Mientras transcurren los meses de campañas –que cada día duran más y son cada vez más burdas— el país tendrá que resistir todas las violencias y las desigualdades que lo agobian, escuchando hasta la náusea los discursos de los políticos que quieren anularse mutuamente y que se han propuesto traicionar a la pluralidad para imponernos una visión única de México. Será casi imposible discutir sobre las causas que están provocando las carencias, los miedos y las dificultades que padecemos como nación, porque desde el mirador de la clase política todas las culpas las tiene el adversario y todo podrá arreglarse cuando no haya más que un solo vencedor. Esa lógica no es democrática sino bélica: los barruntos de una guerra civil sorda que, en varios lugares del país, ya es violencia pura y dura.
Es frustrante y desesperante saber a ciencia cierta lo que vendrá, sin poder hacer casi nada para evitarlo: campañas plagadas de insultos y acusaciones mutuas –de guerra sucia para desprestigiar a los contrarios con difamaciones y calumnias, en vez de vencerlos con ideas y electores informados–, dispersión territorial de recursos en pueblos, barrios y comunidades y despliegue de operadores de campo disputando cada kilómetro cuadrado. En el camino, seguiremos atestiguando la violencia de los cárteles que están envueltos en su propia guerra por el control del crimen y querrán intervenir en candidaturas y procesos electorales, para favorecer sus intereses. Todo está sucediendo al mismo tiempo, mientras los gobiernos pugnan por hacer prevalecer a sus grupos políticos a toda costa.

* **Problemas a resolver**
1 > Según el texto sobre las campañas electorales, ¿en qué querrán intervenir los cárteles?
2 > De acuerdo con el texto sobre las campañas electorales, ¿por qué será casi imposible discutir las causas de las carencias, los miedos y las dificultades del país?
3 > Transcribe literalmente el fragmento del texto sobre las campañas electorales que comienza en "Es frustrante y" y termina en "a toda costa.".

* **Material proporcionado**
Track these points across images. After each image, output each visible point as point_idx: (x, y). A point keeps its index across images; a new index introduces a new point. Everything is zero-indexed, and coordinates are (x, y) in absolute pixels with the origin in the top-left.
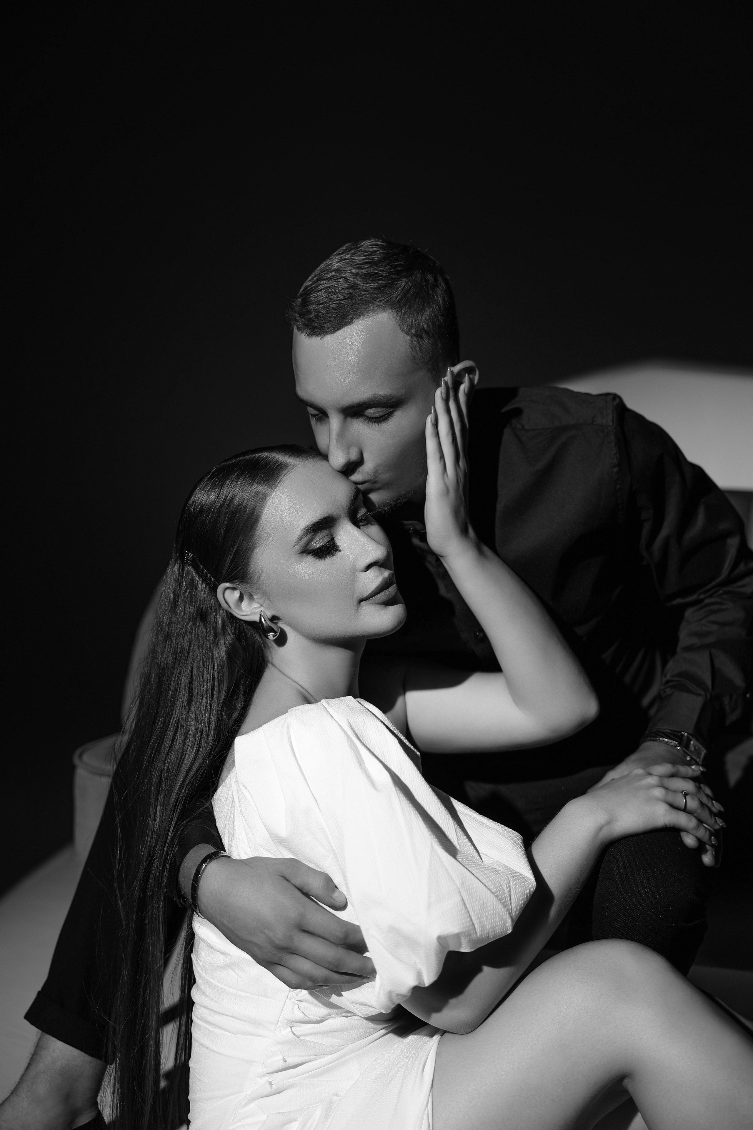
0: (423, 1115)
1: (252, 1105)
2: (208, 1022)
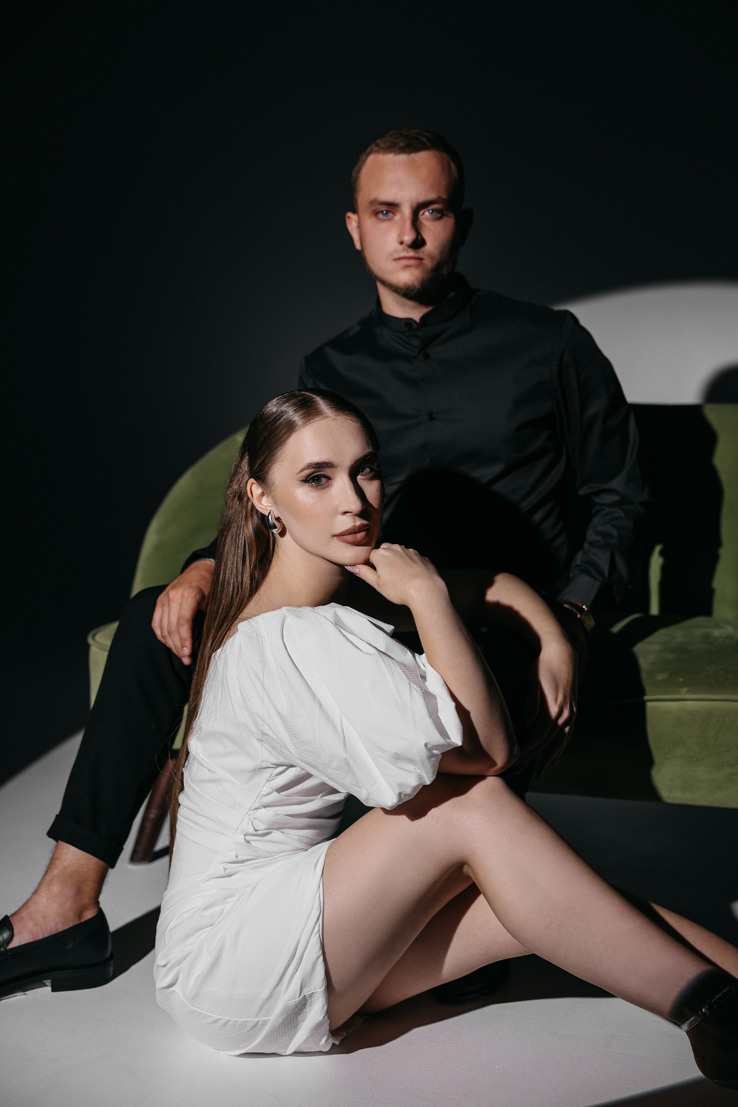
1: (210, 882)
2: (188, 819)
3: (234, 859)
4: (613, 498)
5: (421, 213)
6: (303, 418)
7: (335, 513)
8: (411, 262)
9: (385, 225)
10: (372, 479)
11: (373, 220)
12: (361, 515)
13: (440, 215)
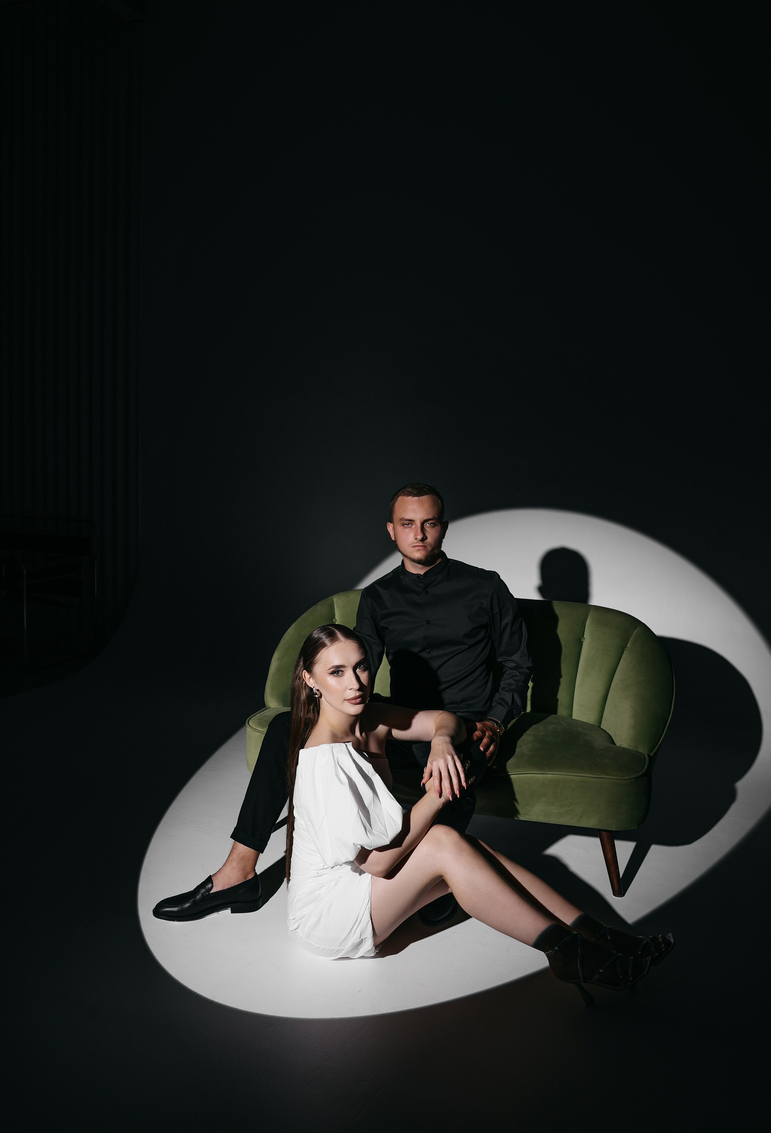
0: (367, 890)
1: (311, 879)
3: (322, 868)
4: (513, 665)
5: (425, 524)
6: (330, 642)
7: (346, 689)
8: (421, 548)
9: (407, 530)
10: (364, 670)
11: (402, 527)
12: (359, 690)
13: (434, 525)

* **Respuestas por apartado**
1 > En candidaturas y procesos electorales, para favorecer sus intereses.

2 > Porque, desde el mirador de la clase política, todas las culpas las tiene el adversario y todo podrá arreglarse cuando no haya más que un solo vencedor.

3 >
Es frustrante y desesperante saber a ciencia cierta lo que vendrá, sin poder hacer casi nada para evitarlo: campañas plagadas de insultos y acusaciones mutuas –de guerra sucia para desprestigiar a los contrarios con difamaciones y calumnias, en vez de vencerlos con ideas y electores informados–, dispersión territorial de recursos en pueblos, barrios y comunidades y despliegue de operadores de campo disputando cada kilómetro cuadrado. En el camino, seguiremos atestiguando la violencia de los cárteles que están envueltos en su propia guerra por el control del crimen y querrán intervenir en candidaturas y procesos electorales, para favorecer sus intereses. Todo está sucediendo al mismo tiempo, mientras los gobiernos pugnan por hacer prevalecer a sus grupos políticos a toda costa.